Secondly this form of multi-threading only speeds up computation because we call functions that haven been numba'd with the nogil=Trueoption circumventing the Python GIL.
Lets use this function to generate 80 paths with a large number of samples:
X= np.logspace(1,8,base=10,num=1000) #create array of equally spaced numbers on log scale for plotting of the iterated logarithm
ns = np.unique(np.round(X).astype(np.int64)) #create array of equally spaced integers on log scale for plotting of the paths
paths = generate_paths_mt(80,8,ns)
To visualise the data we proceed as before (the function iterlog is defined as in the preceding section).
The only changes are to add a 10-th root scale for better visibility of the data and to add some fancy ticks and tick labels.
fig, ax = plt.subplots()
ax.plot(X,iterlog(X),color="black",lw =2,ls="--",zorder=5,label=r"$ \sigma \sqrt{2 /n \log ( \log (n))}$") #plot the iterated logarithm
for p in paths:
ax.plot(ns,np.abs(p/ns),lw=1) #plot the path
ax.set_xlabel("Number of samples $n$")
ax.set_ylabel(r"Deviation from mean $|\bar{X}_n - \mu|$")
ax.set_xscale("log")
ax.set_xlim(ns[0],ns[-1])
def f(x):
return x**(1/10)
def g(x):
return x**10
ax.set_yscale("function", functions=(f, g))
ax.set_ylim(10**-4,10**0)
ax.set_yticks([ 10**(-1*i) for i in range(5)])
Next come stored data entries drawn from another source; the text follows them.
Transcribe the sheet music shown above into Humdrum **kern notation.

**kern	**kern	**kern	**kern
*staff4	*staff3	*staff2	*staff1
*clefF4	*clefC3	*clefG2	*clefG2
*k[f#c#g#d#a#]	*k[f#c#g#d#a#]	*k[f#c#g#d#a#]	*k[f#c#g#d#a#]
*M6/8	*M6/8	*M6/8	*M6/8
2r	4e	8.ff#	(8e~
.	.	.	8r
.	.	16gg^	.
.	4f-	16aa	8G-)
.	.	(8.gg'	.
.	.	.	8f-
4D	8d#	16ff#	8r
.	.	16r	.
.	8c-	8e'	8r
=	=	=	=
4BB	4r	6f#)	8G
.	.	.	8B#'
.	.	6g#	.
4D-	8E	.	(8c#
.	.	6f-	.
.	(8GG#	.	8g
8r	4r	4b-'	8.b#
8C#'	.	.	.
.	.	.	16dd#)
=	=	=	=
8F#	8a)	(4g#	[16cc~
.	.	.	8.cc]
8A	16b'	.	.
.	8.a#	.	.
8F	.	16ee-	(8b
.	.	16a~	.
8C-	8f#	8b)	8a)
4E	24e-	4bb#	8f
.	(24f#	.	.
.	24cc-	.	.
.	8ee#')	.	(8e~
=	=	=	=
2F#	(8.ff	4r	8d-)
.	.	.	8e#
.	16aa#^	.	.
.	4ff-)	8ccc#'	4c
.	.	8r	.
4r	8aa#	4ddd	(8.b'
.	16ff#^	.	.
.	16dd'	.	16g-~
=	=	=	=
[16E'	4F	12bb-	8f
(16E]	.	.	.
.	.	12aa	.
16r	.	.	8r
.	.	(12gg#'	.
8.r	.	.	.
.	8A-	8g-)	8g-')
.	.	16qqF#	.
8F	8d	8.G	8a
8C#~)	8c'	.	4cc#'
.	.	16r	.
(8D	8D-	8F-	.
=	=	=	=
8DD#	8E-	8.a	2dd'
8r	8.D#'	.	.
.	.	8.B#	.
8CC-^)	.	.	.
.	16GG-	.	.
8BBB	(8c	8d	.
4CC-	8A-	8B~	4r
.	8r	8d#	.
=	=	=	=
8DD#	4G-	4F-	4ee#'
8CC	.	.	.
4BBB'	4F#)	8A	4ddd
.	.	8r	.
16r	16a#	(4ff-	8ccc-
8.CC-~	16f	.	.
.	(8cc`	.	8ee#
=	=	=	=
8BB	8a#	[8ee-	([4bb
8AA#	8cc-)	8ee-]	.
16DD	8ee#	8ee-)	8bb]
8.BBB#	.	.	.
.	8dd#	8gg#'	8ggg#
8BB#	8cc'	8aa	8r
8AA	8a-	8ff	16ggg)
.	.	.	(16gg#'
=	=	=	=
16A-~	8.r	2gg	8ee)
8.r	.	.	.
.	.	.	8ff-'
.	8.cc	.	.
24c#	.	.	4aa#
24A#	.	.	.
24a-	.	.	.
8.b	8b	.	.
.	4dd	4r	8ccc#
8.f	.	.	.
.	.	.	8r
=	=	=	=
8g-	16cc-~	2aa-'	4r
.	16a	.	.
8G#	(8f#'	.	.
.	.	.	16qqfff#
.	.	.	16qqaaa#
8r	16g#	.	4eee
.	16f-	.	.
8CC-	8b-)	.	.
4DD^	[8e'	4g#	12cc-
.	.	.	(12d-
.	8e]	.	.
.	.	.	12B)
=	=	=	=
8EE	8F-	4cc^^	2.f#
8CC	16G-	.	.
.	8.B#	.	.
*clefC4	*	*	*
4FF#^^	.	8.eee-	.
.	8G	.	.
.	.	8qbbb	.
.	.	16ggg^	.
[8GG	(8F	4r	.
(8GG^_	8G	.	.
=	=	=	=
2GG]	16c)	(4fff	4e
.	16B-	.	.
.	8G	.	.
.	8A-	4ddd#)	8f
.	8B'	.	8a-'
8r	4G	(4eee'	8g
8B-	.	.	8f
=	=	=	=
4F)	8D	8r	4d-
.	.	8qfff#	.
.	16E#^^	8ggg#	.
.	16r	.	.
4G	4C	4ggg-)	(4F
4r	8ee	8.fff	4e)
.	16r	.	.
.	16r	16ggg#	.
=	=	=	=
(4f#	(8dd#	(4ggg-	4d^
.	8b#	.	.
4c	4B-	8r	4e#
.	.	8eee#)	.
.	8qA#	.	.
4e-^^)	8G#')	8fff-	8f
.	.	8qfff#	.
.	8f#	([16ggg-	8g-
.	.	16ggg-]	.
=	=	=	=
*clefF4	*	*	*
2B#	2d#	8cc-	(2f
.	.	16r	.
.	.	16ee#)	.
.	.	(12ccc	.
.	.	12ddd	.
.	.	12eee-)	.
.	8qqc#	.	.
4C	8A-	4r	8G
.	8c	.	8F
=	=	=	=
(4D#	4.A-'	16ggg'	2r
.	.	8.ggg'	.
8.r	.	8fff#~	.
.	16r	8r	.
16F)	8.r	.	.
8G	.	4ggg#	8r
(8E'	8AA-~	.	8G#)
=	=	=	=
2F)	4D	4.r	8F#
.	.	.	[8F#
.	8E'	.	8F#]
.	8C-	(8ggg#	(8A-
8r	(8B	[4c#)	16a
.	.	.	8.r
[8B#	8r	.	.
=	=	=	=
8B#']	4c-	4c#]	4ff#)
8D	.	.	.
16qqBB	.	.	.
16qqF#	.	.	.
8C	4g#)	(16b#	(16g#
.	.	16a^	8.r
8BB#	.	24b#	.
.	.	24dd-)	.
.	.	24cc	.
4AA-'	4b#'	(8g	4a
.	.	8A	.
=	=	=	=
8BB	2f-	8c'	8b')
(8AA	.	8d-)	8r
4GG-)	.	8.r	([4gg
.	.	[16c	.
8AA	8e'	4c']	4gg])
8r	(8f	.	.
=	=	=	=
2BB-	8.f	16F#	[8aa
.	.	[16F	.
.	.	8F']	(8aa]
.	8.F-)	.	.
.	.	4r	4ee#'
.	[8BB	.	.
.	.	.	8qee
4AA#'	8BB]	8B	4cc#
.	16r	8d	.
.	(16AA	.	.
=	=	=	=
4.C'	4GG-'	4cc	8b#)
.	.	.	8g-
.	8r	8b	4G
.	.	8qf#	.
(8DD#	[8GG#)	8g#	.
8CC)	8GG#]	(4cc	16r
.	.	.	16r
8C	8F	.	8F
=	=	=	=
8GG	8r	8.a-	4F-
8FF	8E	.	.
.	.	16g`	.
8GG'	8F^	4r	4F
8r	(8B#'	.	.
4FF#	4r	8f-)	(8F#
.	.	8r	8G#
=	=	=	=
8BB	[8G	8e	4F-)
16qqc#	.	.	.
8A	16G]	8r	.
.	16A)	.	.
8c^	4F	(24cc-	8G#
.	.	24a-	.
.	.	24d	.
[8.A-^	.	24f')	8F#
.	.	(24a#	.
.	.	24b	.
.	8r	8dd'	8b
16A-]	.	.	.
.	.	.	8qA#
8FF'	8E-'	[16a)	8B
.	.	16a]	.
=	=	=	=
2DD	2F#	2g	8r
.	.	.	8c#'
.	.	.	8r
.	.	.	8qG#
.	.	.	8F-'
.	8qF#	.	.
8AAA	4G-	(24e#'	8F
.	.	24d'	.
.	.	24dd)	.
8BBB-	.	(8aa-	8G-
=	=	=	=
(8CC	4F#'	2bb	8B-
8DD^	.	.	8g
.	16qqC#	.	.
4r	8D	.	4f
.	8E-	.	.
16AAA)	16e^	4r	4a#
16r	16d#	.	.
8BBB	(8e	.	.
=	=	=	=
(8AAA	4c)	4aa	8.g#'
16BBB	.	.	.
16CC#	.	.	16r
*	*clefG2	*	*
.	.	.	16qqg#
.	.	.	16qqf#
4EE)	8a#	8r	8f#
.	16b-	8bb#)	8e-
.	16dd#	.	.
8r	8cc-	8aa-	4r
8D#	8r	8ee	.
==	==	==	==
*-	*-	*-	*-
ax.set_yticks([(i+1)*10**(-1*j) for j in [1,2,3,4] for i in range(9) ],minor=True)
ax.set_yticklabels(["$10^{}$".format("{"+str(-1*i)+"}") for i in range(5)])
plt.legend()
plt.title("SLLN and LIL")
plt.show()
Performance Analysis
It is interesting to compare the performance of the two functions in a like for like scenario:
threadnr = 8
M = 10*threadnr #number of paths to calculate (expected to be integer multiple of the thread number)
X= np.logspace(1,6,base=10,num=1000) #create array of equally spaced numbers on log scale for plotting of the iterated logarithm
ns = np.unique(np.round(X).astype(np.int64)) #create array of equally spaced integers on log scale for plotting of the paths
First up a single thread vs single thread test:
%timeit paths = generate_paths_mt(M,1,ns) #using 1 thread to compare
723 ms ± 19 ms per loop (mean ± std. dev. of 7 runs, 1 loop each)
%timeit paths = generate_paths_basic(M,ns)
1.67 s ± 54.8 ms per loop (mean ± std. dev. of 7 runs, 1 loop each)
The optimized code is more than two times faster than the basic code! Now lets use the maximum of 8 threads on my 4C/8T system:
%timeit paths = generate_paths_mt(M,8,ns) #using all 8 available threads (4C/8T)
191 ms ± 8.81 ms per loop (mean ± std. dev. of 7 runs, 1 loop each)
As expected almost four times faster than with 1 thread! We can also test with 4 threads (so no hyperthreading is in use):
%timeit paths = generate_paths_mt(M,4,ns) #using 4 available threads (one per core) (4C/8T)
220 ms ± 3.8 ms per loop (mean ± std. dev. of 7 runs, 1 loop each)
Around 15 percent slower than with hyperthreading.